------ Items ------

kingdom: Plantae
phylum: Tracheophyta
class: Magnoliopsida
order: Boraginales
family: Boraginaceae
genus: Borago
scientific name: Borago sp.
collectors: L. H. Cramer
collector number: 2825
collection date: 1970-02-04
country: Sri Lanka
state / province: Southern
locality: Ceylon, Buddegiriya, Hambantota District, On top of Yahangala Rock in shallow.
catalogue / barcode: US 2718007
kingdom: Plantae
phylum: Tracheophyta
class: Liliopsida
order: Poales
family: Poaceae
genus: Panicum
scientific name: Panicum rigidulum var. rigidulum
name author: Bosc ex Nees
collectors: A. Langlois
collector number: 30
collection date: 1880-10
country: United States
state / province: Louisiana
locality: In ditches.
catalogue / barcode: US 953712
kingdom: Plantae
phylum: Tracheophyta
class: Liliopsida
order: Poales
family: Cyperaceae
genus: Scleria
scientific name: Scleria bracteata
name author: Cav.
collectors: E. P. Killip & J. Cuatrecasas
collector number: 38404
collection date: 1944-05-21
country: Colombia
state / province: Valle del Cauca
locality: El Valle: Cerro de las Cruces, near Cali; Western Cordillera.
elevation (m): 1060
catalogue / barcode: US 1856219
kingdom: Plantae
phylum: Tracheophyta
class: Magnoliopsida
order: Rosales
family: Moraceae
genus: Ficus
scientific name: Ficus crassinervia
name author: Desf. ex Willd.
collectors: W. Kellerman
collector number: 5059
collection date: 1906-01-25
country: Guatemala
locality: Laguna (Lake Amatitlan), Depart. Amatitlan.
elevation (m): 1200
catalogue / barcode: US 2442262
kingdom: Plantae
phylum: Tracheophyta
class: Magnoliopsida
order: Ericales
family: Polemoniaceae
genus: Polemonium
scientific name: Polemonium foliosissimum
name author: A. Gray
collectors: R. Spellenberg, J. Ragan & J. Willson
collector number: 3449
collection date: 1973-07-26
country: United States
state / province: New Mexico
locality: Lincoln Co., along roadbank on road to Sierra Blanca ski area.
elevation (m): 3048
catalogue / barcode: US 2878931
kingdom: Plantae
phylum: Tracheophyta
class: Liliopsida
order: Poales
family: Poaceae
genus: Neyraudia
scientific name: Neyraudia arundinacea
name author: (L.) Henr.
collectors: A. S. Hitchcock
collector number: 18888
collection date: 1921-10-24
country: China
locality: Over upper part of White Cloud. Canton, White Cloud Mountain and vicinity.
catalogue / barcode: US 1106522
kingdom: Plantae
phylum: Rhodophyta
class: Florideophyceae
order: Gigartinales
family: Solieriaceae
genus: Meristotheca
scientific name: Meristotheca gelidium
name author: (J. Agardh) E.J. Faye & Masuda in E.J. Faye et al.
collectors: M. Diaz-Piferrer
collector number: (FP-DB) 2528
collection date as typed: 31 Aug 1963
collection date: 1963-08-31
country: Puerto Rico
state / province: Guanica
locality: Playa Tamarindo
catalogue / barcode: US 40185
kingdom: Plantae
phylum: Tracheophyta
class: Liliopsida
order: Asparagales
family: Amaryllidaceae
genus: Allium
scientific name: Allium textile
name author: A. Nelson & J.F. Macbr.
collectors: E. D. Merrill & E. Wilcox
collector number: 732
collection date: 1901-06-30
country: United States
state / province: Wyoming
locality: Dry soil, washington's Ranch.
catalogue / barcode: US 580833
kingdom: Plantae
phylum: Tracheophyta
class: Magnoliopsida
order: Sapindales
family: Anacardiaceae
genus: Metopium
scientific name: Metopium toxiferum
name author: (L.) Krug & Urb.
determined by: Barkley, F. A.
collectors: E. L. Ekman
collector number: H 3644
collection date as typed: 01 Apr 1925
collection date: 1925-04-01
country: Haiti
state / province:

------

Render every line of the items above as a Markdown table with the columns Row and Line, numbering each row and leaving out any blank lines.

| Row | Line |
|---|---|
| 1 | kingdom: Plantae |
| 2 | phylum: Tracheophyta |
| 3 | class: Magnoliopsida |
| 4 | order: Boraginales |
| 5 | family: Boraginaceae |
| 6 | genus: Borago |
| 7 | scientific name: Borago sp. |
| 8 | collectors: L. H. Cramer |
| 9 | collector number: 2825 |
| 10 | collection date: 1970-02-04 |
| 11 | country: Sri Lanka |
| 12 | state / province: Southern |
| 13 | locality: Ceylon, Buddegiriya, Hambantota District, On top of Yahangala Rock in shallow. |
| 14 | catalogue / barcode: US 2718007 |
| 15 | kingdom: Plantae |
| 16 | phylum: Tracheophyta |
| 17 | class: Liliopsida |
| 18 | order: Poales |
| 19 | family: Poaceae |
| 20 | genus: Panicum |
| 21 | scientific name: Panicum rigidulum var. rigidulum |
| 22 | name author: Bosc ex Nees |
| 23 | collectors: A. Langlois |
| 24 | collector number: 30 |
| 25 | collection date: 1880-10 |
| 26 | country: United States |
| 27 | state / province: Louisiana |
| 28 | locality: In ditches. |
| 29 | catalogue / barcode: US 953712 |
| 30 | kingdom: Plantae |
| 31 | phylum: Tracheophyta |
| 32 | class: Liliopsida |
| 33 | order: Poales |
| 34 | family: Cyperaceae |
| 35 | genus: Scleria |
| 36 | scientific name: Scleria bracteata |
| 37 | name author: Cav. |
| 38 | collectors: E. P. Killip & J. Cuatrecasas |
| 39 | collector number: 38404 |
| 40 | collection date: 1944-05-21 |
| 41 | country: Colombia |
| 42 | state / province: Valle del Cauca |
| 43 | locality: El Valle: Cerro de las Cruces, near Cali; Western Cordillera. |
| 44 | elevation (m): 1060 |
| 45 | catalogue / barcode: US 1856219 |
| 46 | kingdom: Plantae |
| 47 | phylum: Tracheophyta |
| 48 | class: Magnoliopsida |
| 49 | order: Rosales |
| 50 | family: Moraceae |
| 51 | genus: Ficus |
| 52 | scientific name: Ficus crassinervia |
| 53 | name author: Desf. ex Willd. |
| 54 | collectors: W. Kellerman |
| 55 | collector number: 5059 |
| 56 | collection date: 1906-01-25 |
| 57 | country: Guatemala |
| 58 | locality: Laguna (Lake Amatitlan), Depart. Amatitlan. |
| 59 | elevation (m): 1200 |
| 60 | catalogue / barcode: US 2442262 |
| 61 | kingdom: Plantae |
| 62 | phylum: Tracheophyta |
| 63 | class: Magnoliopsida |
| 64 | order: Ericales |
| 65 | family: Polemoniaceae |
| 66 | genus: Polemonium |
| 67 | scientific name: Polemonium foliosissimum |
| 68 | name author: A. Gray |
| 69 | collectors: R. Spellenberg, J. Ragan & J. Willson |
| 70 | collector number: 3449 |
| 71 | collection date: 1973-07-26 |
| 72 | country: United States |
| 73 | state / province: New Mexico |
| 74 | locality: Lincoln Co., along roadbank on road to Sierra Blanca ski area. |
| 75 | elevation (m): 3048 |
| 76 | catalogue / barcode: US 2878931 |
| 77 | kingdom: Plantae |
| 78 | phylum: Tracheophyta |
| 79 | class: Liliopsida |
| 80 | order: Poales |
| 81 | family: Poaceae |
| 82 | genus: Neyraudia |
| 83 | scientific name: Neyraudia arundinacea |
| 84 | name author: (L.) Henr. |
| 85 | collectors: A. S. Hitchcock |
| 86 | collector number: 18888 |
| 87 | collection date: 1921-10-24 |
| 88 | country: China |
| 89 | locality: Over upper part of White Cloud. Canton, White Cloud Mountain and vicinity. |
| 90 | catalogue / barcode: US 1106522 |
| 91 | kingdom: Plantae |
| 92 | phylum: Rhodophyta |
| 93 | class: Florideophyceae |
| 94 | order: Gigartinales |
| 95 | family: Solieriaceae |
| 96 | genus: Meristotheca |
| 97 | scientific name: Meristotheca gelidium |
| 98 | name author: (J. Agardh) E.J. Faye & Masuda in E.J. Faye et al. |
| 99 | collectors: M. Diaz-Piferrer |
| 100 | collector number: (FP-DB) 2528 |
| 101 | collection date as typed: 31 Aug 1963 |
| 102 | collection date: 1963-08-31 |
| 103 | country: Puerto Rico |
| 104 | state / province: Guanica |
| 105 | locality: Playa Tamarindo |
| 106 | catalogue / barcode: US 40185 |
| 107 | kingdom: Plantae |
| 108 | phylum: Tracheophyta |
| 109 | class: Liliopsida |
| 110 | order: Asparagales |
| 111 | family: Amaryllidaceae |
| 112 | genus: Allium |
| 113 | scientific name: Allium textile |
| 114 | name author: A. Nelson & J.F. Macbr. |
| 115 | collectors: E. D. Merrill & E. Wilcox |
| 116 | collector number: 732 |
| 117 | collection date: 1901-06-30 |
| 118 | country: United States |
| 119 | state / province: Wyoming |
| 120 | locality: Dry soil, washington's Ranch. |
| 121 | catalogue / barcode: US 580833 |
| 122 | kingdom: Plantae |
| 123 | phylum: Tracheophyta |
| 124 | class: Magnoliopsida |
| 125 | order: Sapindales |
| 126 | family: Anacardiaceae |
| 127 | genus: Metopium |
| 128 | scientific name: Metopium toxiferum |
| 129 | name author: (L.) Krug & Urb. |
| 130 | determined by: Barkley, F. A. |
| 131 | collectors: E. L. Ekman |
| 132 | collector number: H 3644 |
| 133 | collection date as typed: 01 Apr 1925 |
| 134 | collection date: 1925-04-01 |
| 135 | country: Haiti |
| 136 | state / province: |